Prevent duplicate entries based on a specific column:

```python
tdw = DataWarehouse(events_config={
    'users': {
        'prevent_duplicates_col': 'email'
    }
})

tdw.write_event('users', {'email': 'alice@example.com', 'name': 'Alice'})
tdw.write_event('users', {'email': 'alice@example.com', 'name': 'Alice 2'})  # Raises ValueError
```

### Environment Variables

| Variable | Description |
|----------|-------------|
| `TINYWS_CREATE_EMPTY_WHEN_NOT_FOUND` | Return empty DataFrame instead of raising error for missing events |

## 💻 Command Line Interface

Tiny Data Warehouse includes a CLI for quick data operations:

```sh
# List all stored events
tdw list_stored_events

# Print event data
tdw print_event users

# Create a backup
tdw backup_all

# List available backups
tdw backups_list

# Restore from backup
tdw backup_restore 2024-01-15_10-30-00
```

## 🔄 Backup & Restore

```python
tdw = DataWarehouse()

# Create a timestamped backup
tdw.backup_all()

# List available backups
tdw.backups_list()

# Restore from a specific backup
tdw.backup_restore('2024-01-15_10-30-00', dry_run=False)
```

## 📁 Data Storage

By default, data is stored in `~/.tinyws/events/` as Parquet files:

```
~/.tinyws/
└── events/
    ├── users.parquet
    ├── orders.parquet
    └── products.parquet
```

## 🤝 Contributing

Contributions are welcome!
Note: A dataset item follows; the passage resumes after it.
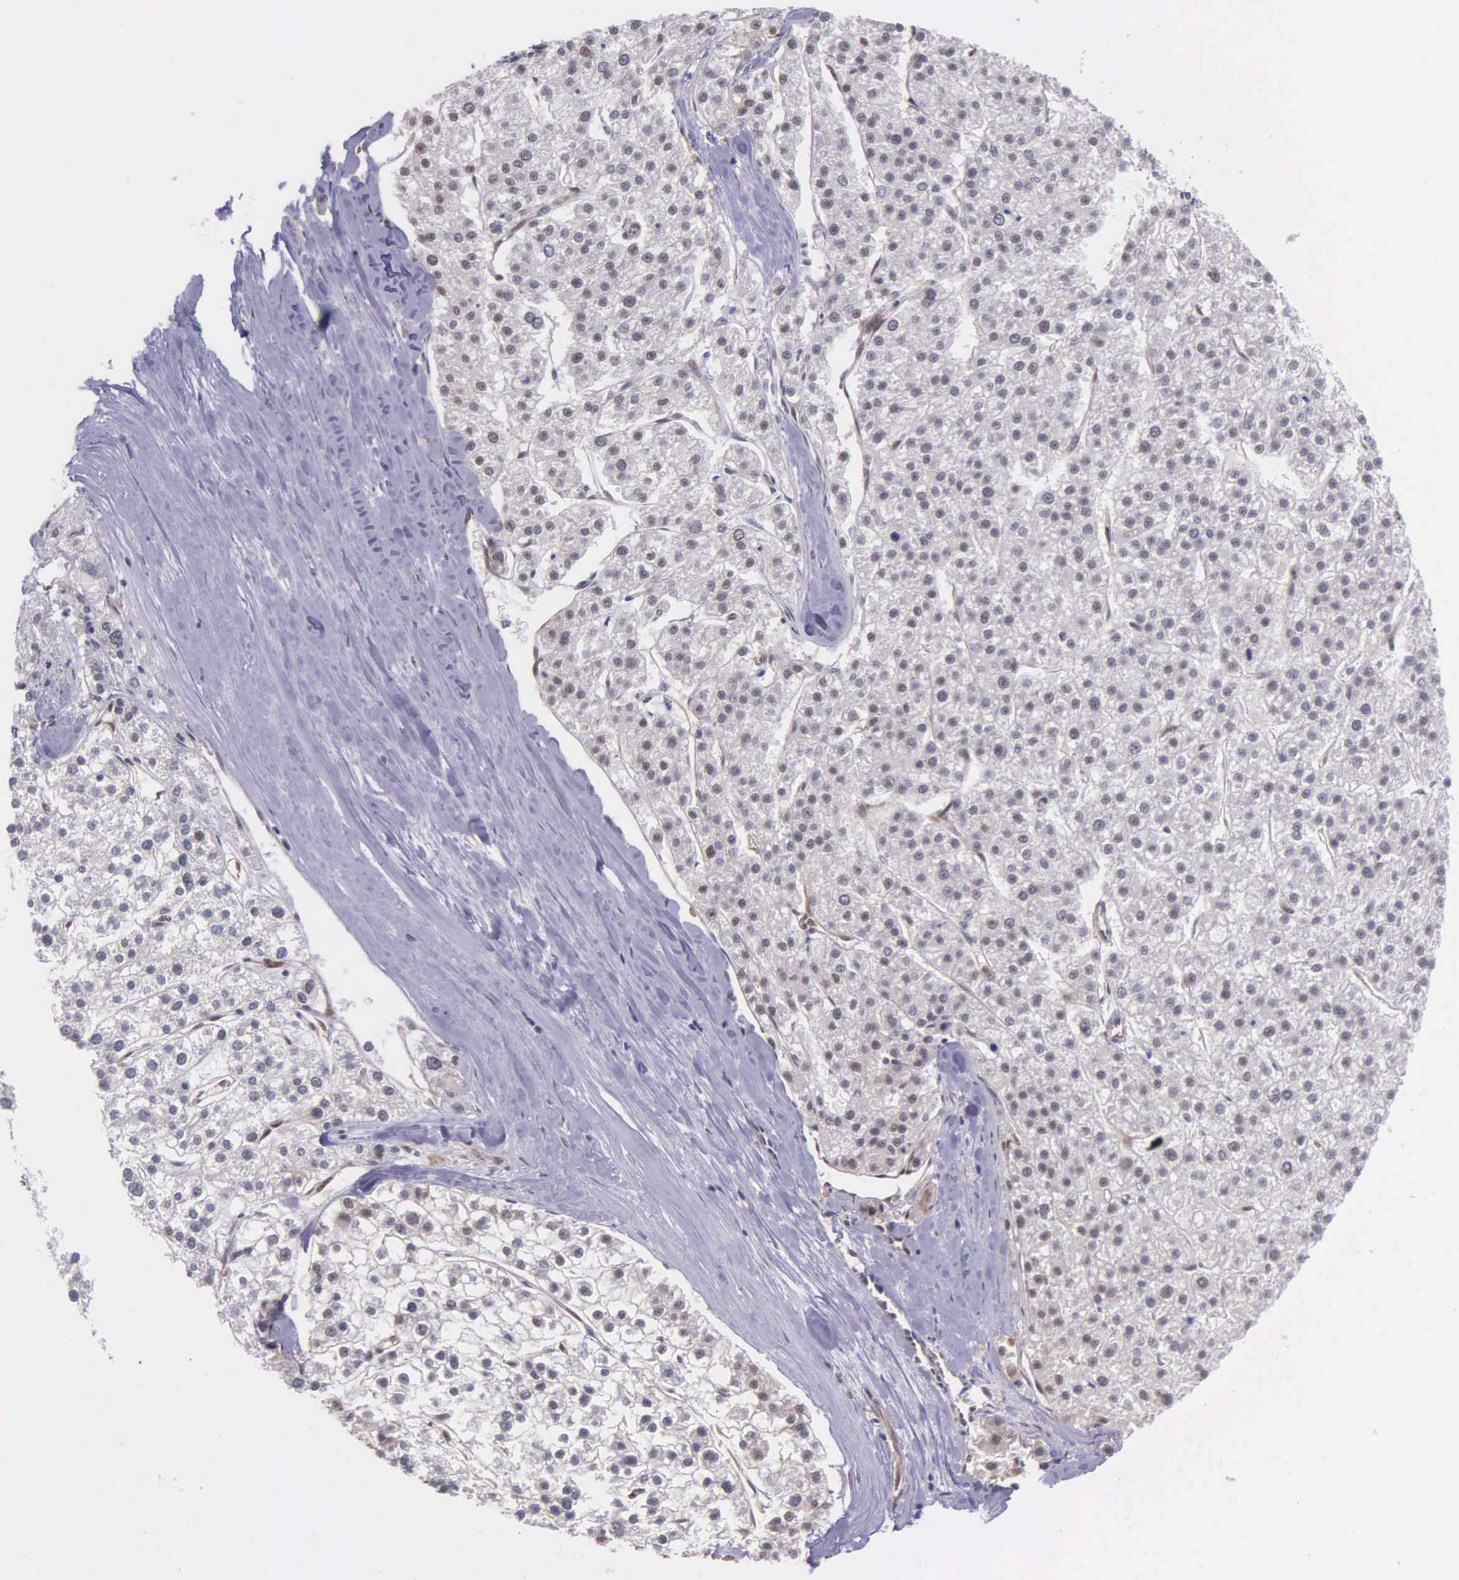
{"staining": {"intensity": "weak", "quantity": "<25%", "location": "cytoplasmic/membranous,nuclear"}, "tissue": "liver cancer", "cell_type": "Tumor cells", "image_type": "cancer", "snomed": [{"axis": "morphology", "description": "Carcinoma, Hepatocellular, NOS"}, {"axis": "topography", "description": "Liver"}], "caption": "Photomicrograph shows no protein positivity in tumor cells of liver cancer tissue.", "gene": "PSMC1", "patient": {"sex": "female", "age": 85}}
Feel free to open issues or submit pull requests.

```sh
# Clone the repository
git clone https://github.com/your-username/tiny-data-warehouse.git
cd tiny-data-warehouse

# Install dependencies
poetry install

# Run tests
pytest
```

## 📄 License

This project is licensed under the MIT License - see the [LICENSE.md](LICENSE.md) file for details.